From the UK (a.a.a.a) to Japan (z.z.z.z) via the Internet:

traceroute to z.z.z.z (z.z.z.z), 30 hops max, 40 byte packets
 1  b.b.b.b (b.b.b.b)  0.710 ms  0.606 ms  0.636 ms
 2  c.c.c.c (c.c.c.c)  3.065 ms  2.447 ms  2.817 ms
 3  d.ukcore.bt.net (d.d.d.d)  2.810 ms  2.793 ms  2.483 ms
 4  e.e.e.e (e.e.e.e)  7.235 ms  6.432 ms  7.068 ms
 5  f.ukcore.bt.net (f.f.f.f)  6.449 ms  6.360 ms  6.221 ms
 6  * g.eu.bt.net (g.g.g.g)  6.151 ms  5.906 ms
 7  h.eu.bt.net (h.h.h.h)  88.322 ms  88.575 ms  88.227 ms
 8  i.eu.bt.net (i.i.i.i)  88.652 ms  88.257 ms  88.850 ms
 9  * * *
10  j.j.j.j (j.j.j.j)  164.092 ms  163.958 ms  163.862 ms
11  k.kddnet.ad.jp (k.k.k.k)  151.157 ms  150.945 ms  150.999 ms
12  l.kddnet.ad.jp (l.l.l.l)  262.545 ms  264.215 ms  262.769 ms
13  m.kddnet.ad.jp (m.m.m.m)  284.810 ms  278.666 ms  276.577 ms
14  n.kddi.ne.jp (n.n.n.n)  270.713 ms  270.666 ms  282.805 ms
15  o.kddi.ne.jp (o.o.o.o)  278.036 ms  278.105 ms  278.458 ms
16  p.kddi.ne.jp (p.p.p.p)  269.161 ms  266.220 ms  270.104 ms
17  q.kddi.ne.jp (q.q.q.q)  279.407 ms  283.477 ms  279.755 ms
18  r.r.r.r (r.r.r.r)  295.864 ms  266.645 ms  267.897 ms
19  s.s.s.s (s.s.s.s)  268.964 ms  268.345 ms  267.745 ms
20  z.jp (z.z.z.z)  265.074 ms  275.107 ms  263.744 ms


The key hops are 6 to 7 (~82ms) [UK-Europe], 8 to 10 (~76ms) [Europe-Japan] and 11 to 12 (~110ms). These represent the respective network distances of the links between UK and somewhere in Europe and between somewhere in Europe and Japan.
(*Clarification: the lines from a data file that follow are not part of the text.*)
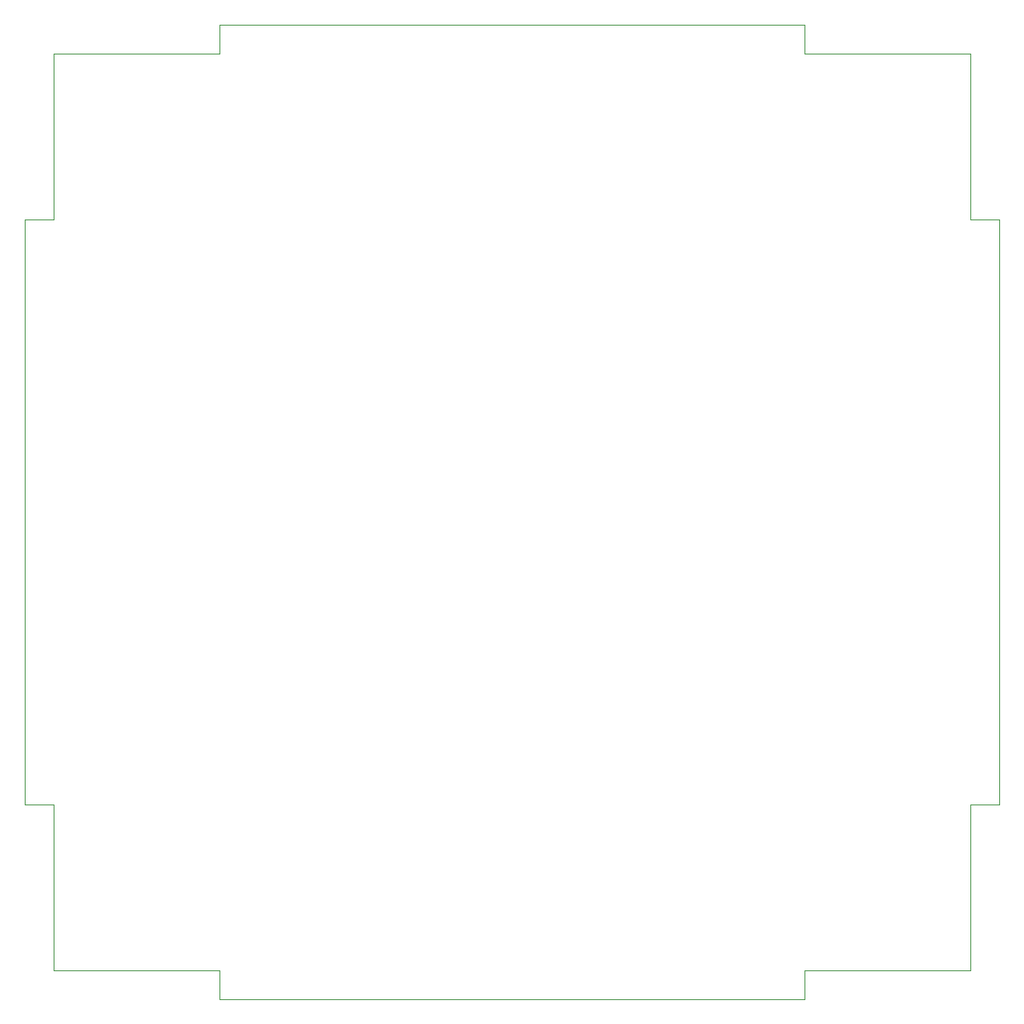
<source format=gbr>
%TF.GenerationSoftware,KiCad,Pcbnew,(5.1.12)-1*%
%TF.CreationDate,2021-12-22T15:49:41+01:00*%
%TF.ProjectId,pcbV10,70636256-3130-42e6-9b69-6361645f7063,rev?*%
%TF.SameCoordinates,Original*%
%TF.FileFunction,Profile,NP*%
%FSLAX46Y46*%
G04 Gerber Fmt 4.6, Leading zero omitted, Abs format (unit mm)*
G04 Created by KiCad (PCBNEW (5.1.12)-1) date 2021-12-22 15:49:41*
%MOMM*%
%LPD*%
G01*
G04 APERTURE LIST*
%TA.AperFunction,Profile*%
%ADD10C,0.050000*%
%TD*%
G04 APERTURE END LIST*
D10*
X147000000Y-70000000D02*
X147000000Y-53000000D01*
X150000000Y-70000000D02*
X147000000Y-70000000D01*
X130000000Y-53000000D02*
X147000000Y-53000000D01*
X130000000Y-50000000D02*
X130000000Y-53000000D01*
X147000000Y-130000000D02*
X150000000Y-130000000D01*
X147000000Y-147000000D02*
X147000000Y-130000000D01*
X130000000Y-147000000D02*
X147000000Y-147000000D01*
X130000000Y-150000000D02*
X130000000Y-147000000D01*
X53000000Y-130000000D02*
X50000000Y-130000000D01*
X53000000Y-147000000D02*
X53000000Y-130000000D01*
X70000000Y-147000000D02*
X53000000Y-147000000D01*
X70000000Y-150000000D02*
X70000000Y-147000000D01*
X53000000Y-70000000D02*
X50000000Y-70000000D01*
X53000000Y-53000000D02*
X53000000Y-70000000D01*
X70000000Y-53000000D02*
X53000000Y-53000000D01*
X70000000Y-50000000D02*
X70000000Y-53000000D01*
X50000000Y-130000000D02*
X50000000Y-70000000D01*
X130000000Y-150000000D02*
X70000000Y-150000000D01*
X150000000Y-70000000D02*
X150000000Y-130000000D01*
X70000000Y-50000000D02*
X130000000Y-50000000D01*
M02*

</source>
From the UK (a.a.a.a) to Australia (z.z.z.z) via a private link:

traceroute to z.z.z.z (z.z.z.z), 30 hops max, 40 byte packets
 1  b.b.b.b (b.b.b.b)  0.522 ms  0.491 ms  0.827 ms
 2  c.c.c.c (c.c.c.c)  2.811 ms  2.788 ms  2.753 ms
 3  d.d.d.d (d.d.d.d)  0.567 ms  0.543 ms  0.515 ms
 4  e.e.e.e (e.e.e.e)  0.467 ms  0.771 ms  0.556 ms
 5  f.f.f.f (f.f.f.f)  6.864 ms  8.488 ms  11.544 ms
 6  g.g.g.g (g.g.g.g)  305.581 ms  306.083 ms  306.598 ms
 7  z.z (z.z.z.z)  305.507 ms  305.506 ms  305.377 ms


In this case, the important hops are 4 to 5 (~8ms) [likely intercity] and 5 to 6 (~295ms) [obviously intercontinental].

An interesting trivia to take away from the latter case is packets travelled half the world and back at a difficult-to-conceive 408 216 000 km/h or 253 653 663 mph. Or in a scientific perspective 0.378*c [where c is approximately the speed of light in vaccum].

My trusty UDP packets travelled half the world and back at an amazing ~37.8% of the speed of light! That's including routing and other network type processing, variable speeds of propagation trough different mediums, etc.